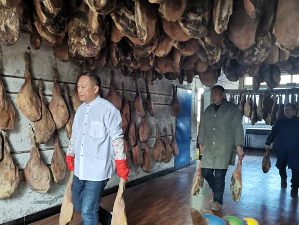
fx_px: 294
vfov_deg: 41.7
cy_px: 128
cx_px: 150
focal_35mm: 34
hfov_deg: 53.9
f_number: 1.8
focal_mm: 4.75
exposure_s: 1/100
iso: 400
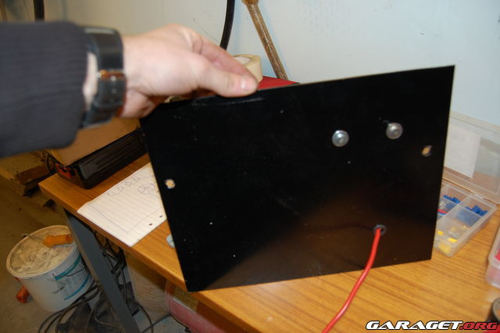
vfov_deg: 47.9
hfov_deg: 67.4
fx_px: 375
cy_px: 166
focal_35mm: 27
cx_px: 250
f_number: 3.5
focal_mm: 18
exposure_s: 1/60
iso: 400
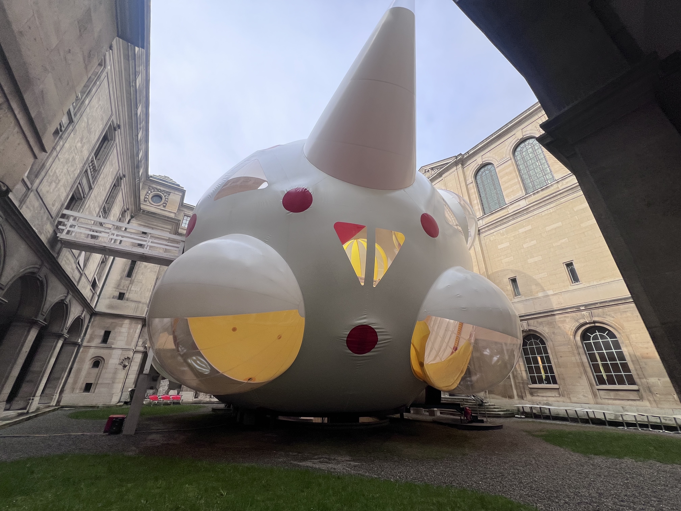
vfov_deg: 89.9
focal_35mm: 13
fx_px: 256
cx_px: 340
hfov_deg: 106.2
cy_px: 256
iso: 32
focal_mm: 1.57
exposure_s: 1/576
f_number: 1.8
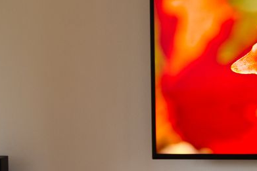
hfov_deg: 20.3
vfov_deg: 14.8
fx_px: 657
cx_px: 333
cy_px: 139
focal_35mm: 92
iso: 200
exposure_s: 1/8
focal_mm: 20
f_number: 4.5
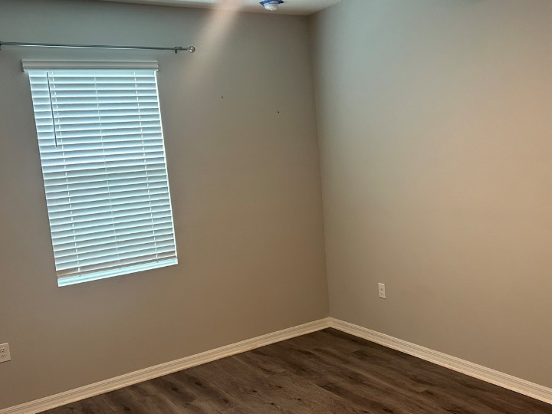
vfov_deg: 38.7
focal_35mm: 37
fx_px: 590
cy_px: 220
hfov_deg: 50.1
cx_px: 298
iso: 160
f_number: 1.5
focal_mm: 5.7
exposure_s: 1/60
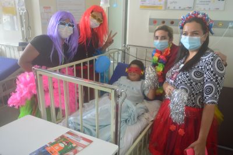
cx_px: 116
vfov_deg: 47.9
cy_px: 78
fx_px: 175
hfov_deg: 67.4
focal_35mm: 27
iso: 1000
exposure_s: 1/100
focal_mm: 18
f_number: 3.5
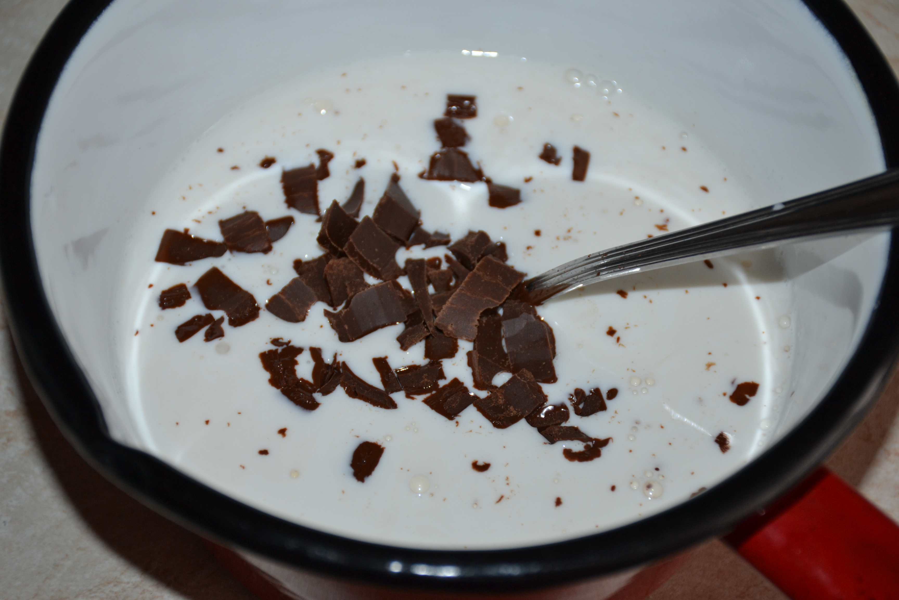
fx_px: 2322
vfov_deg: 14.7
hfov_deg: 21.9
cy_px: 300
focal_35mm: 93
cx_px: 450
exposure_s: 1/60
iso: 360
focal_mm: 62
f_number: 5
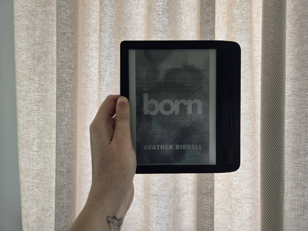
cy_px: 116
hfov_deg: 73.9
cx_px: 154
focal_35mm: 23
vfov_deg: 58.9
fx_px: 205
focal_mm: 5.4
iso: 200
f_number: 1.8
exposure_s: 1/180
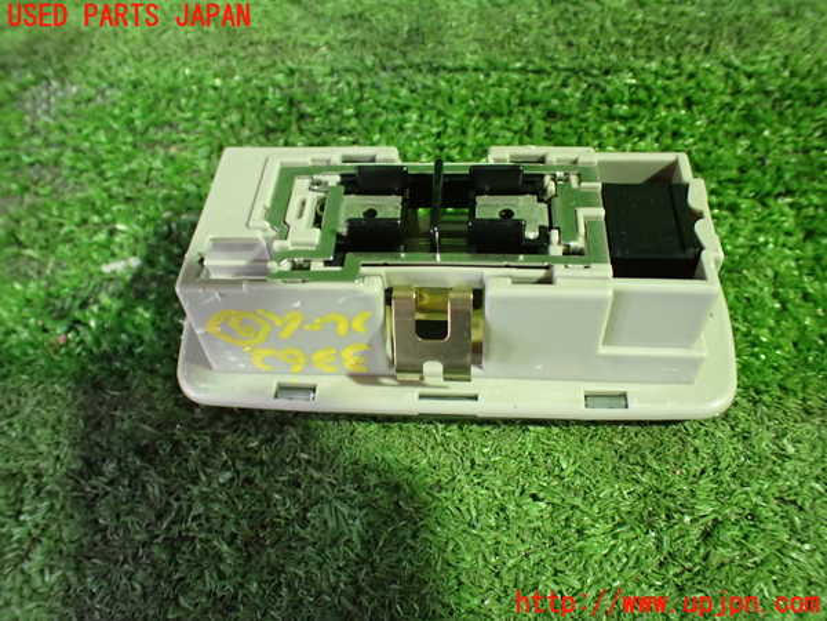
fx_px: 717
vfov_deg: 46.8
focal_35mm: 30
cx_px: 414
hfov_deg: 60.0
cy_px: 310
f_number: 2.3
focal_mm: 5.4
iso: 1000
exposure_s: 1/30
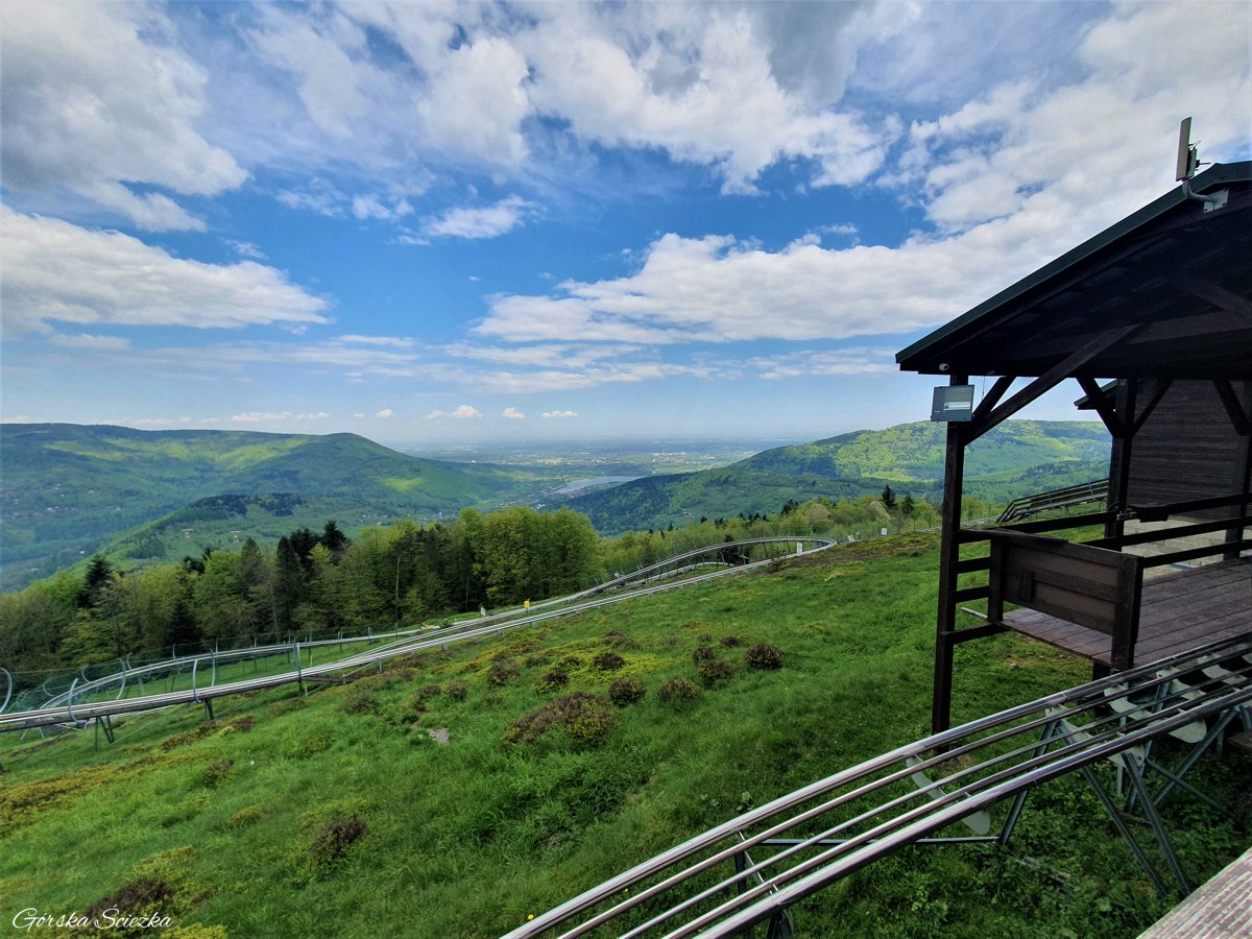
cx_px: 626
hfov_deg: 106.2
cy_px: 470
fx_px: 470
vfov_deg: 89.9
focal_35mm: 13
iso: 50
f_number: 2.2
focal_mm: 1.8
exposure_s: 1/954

- _Exercise objective_: The pictures are not part of the copy. Retype everything else in the entries exactly.

- _Result of the exercise_:
fx_px: 294
vfov_deg: 41.7
cy_px: 128
cx_px: 150
focal_35mm: 34
hfov_deg: 53.9
f_number: 1.8
focal_mm: 4.75
exposure_s: 1/100
iso: 400
vfov_deg: 47.9
hfov_deg: 67.4
fx_px: 375
cy_px: 166
focal_35mm: 27
cx_px: 250
f_number: 3.5
focal_mm: 18
exposure_s: 1/60
iso: 400
vfov_deg: 89.9
focal_35mm: 13
fx_px: 256
cx_px: 340
hfov_deg: 106.2
cy_px: 256
iso: 32
focal_mm: 1.57
exposure_s: 1/576
f_number: 1.8
hfov_deg: 20.3
vfov_deg: 14.8
fx_px: 657
cx_px: 333
cy_px: 139
focal_35mm: 92
iso: 200
exposure_s: 1/8
focal_mm: 20
f_number: 4.5
vfov_deg: 38.7
focal_35mm: 37
fx_px: 590
cy_px: 220
hfov_deg: 50.1
cx_px: 298
iso: 160
f_number: 1.5
focal_mm: 5.7
exposure_s: 1/60
cx_px: 116
vfov_deg: 47.9
cy_px: 78
fx_px: 175
hfov_deg: 67.4
focal_35mm: 27
iso: 1000
exposure_s: 1/100
focal_mm: 18
f_number: 3.5
fx_px: 2322
vfov_deg: 14.7
hfov_deg: 21.9
cy_px: 300
focal_35mm: 93
cx_px: 450
exposure_s: 1/60
iso: 360
focal_mm: 62
f_number: 5
cy_px: 116
hfov_deg: 73.9
cx_px: 154
focal_35mm: 23
vfov_deg: 58.9
fx_px: 205
focal_mm: 5.4
iso: 200
f_number: 1.8
exposure_s: 1/180
fx_px: 717
vfov_deg: 46.8
focal_35mm: 30
cx_px: 414
hfov_deg: 60.0
cy_px: 310
f_number: 2.3
focal_mm: 5.4
iso: 1000
exposure_s: 1/30
cx_px: 626
hfov_deg: 106.2
cy_px: 470
fx_px: 470
vfov_deg: 89.9
focal_35mm: 13
iso: 50
f_number: 2.2
focal_mm: 1.8
exposure_s: 1/954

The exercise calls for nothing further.